David Fleming
It's All Academic   www.davidflemingsite.com   
True Football Schools

February 1, 2013: True Football Schools

This week saw the release of a paper from the Center of American Progress, "Lessons from the NFL for Managing College Enrollment," in which the author states that the same kind of competitive balance sought by the NFL to protect both its league and its teams should be sought by colleges and universities.

Given that it is Super Bowl week, I have no interest in attacking the timely analogy, or questioning whether anyone in higher education would ever have the guts to start such a venture. I do have an interest in trying to equate NFL teams with colleges or universities by extending this figure of speech. As such, I see the following:

Green Bay Packers, historical franchise, held in almost ridiculous awe, and "owned" by its fan base = The Ivy League Schools.

Dallas Cowboys, media darlings, flamboyant, led by very much hands-on owner = The Public Wanna Be Ivy League Schools, found usually in the Big Ten and the ACC.

New England Patriots, stable organization, finding its niche and sticking to it via very hands-off owner = The Private schools not in the Ivy League and not overly caring: Colgate, Swarthmore, Wellesley.

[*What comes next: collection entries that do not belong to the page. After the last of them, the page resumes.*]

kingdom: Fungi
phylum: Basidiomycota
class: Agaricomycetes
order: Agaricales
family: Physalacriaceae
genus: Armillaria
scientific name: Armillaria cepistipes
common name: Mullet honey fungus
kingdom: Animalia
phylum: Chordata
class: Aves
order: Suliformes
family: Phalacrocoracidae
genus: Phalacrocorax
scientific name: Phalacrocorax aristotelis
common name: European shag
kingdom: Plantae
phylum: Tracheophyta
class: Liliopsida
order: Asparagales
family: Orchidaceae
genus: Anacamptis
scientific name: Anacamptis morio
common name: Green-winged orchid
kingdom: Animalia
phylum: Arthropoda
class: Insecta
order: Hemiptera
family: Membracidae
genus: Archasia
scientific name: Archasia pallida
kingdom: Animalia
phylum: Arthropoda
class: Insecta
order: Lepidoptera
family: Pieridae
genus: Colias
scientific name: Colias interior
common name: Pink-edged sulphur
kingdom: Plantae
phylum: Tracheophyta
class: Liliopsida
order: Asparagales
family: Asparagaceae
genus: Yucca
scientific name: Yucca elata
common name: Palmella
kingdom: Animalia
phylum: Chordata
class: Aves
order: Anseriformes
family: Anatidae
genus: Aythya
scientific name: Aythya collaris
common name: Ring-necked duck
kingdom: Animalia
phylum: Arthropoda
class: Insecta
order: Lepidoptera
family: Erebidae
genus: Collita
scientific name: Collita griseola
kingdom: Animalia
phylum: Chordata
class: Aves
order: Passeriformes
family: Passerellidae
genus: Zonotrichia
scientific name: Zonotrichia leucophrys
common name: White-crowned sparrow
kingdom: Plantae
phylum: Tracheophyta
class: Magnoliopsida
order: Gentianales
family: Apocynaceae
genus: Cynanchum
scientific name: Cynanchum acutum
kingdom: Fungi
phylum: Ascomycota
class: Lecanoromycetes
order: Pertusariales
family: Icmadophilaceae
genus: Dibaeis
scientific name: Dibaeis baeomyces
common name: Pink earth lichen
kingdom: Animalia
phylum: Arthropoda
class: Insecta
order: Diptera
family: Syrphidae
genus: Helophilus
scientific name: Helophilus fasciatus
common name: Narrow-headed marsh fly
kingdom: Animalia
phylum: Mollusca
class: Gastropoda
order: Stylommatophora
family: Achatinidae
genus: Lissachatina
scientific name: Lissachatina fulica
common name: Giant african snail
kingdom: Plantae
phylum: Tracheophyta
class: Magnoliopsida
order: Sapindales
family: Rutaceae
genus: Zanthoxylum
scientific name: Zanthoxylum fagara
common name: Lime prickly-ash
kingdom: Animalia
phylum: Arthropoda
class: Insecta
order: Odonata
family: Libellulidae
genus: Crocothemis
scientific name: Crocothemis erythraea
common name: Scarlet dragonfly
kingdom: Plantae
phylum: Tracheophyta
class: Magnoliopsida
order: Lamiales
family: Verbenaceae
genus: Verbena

Baltimore Ravens, forever associated with cutting the hearts out of Cleveland Browns' fans, trying to maintain respectability despite this sensitive past = Sorry, Penn State, I'm looking at you. Not only is Penn State in the midst of its current PR recovery from the Sandusky nightmare, they also are one of the original conference jumpers, moving into the Big Ten from the now defunct Atlantic 10.

Jacksonville Jaguars, still relatively new among the competitors, struggling for respectability, but often a punch line because of limited interest = Any of the new for-profit colleges and universities.

Pittsburgh Steelers, working class, proud tradition, long-term family ownership, small market = The A & M (such as Texas A & M) and Tech (Georgia Tech) schools.

Cincinnati Bengals/Detroit Lions, continually underachieving franchises, tarred with bad reputation based upon a few actions of key players = The community colleges (and as a member of the community college community, it hurts me to write this).

Oakland Raiders, continual befuddling the entire league with its decisions, characterized by unstable leadership (10 head coaches in last 18 years) = A whole cadre of solid, but middle of the road institutions (such as, but not necessarily specifically, Youngstown State, University of Northern Iowa, Central Connecticut State, Montana State) where career administrators probably land midflight on their way to positions of higher prestige).

And I suppose I can't complete this blog without some commentary on the original premise of the NFL = College Admissions analogy. Eventually, football teams fill their rosters and can't grow. Put enrollment caps on colleges and universities and maybe this analogy can work. Wake me up when hell freezes over.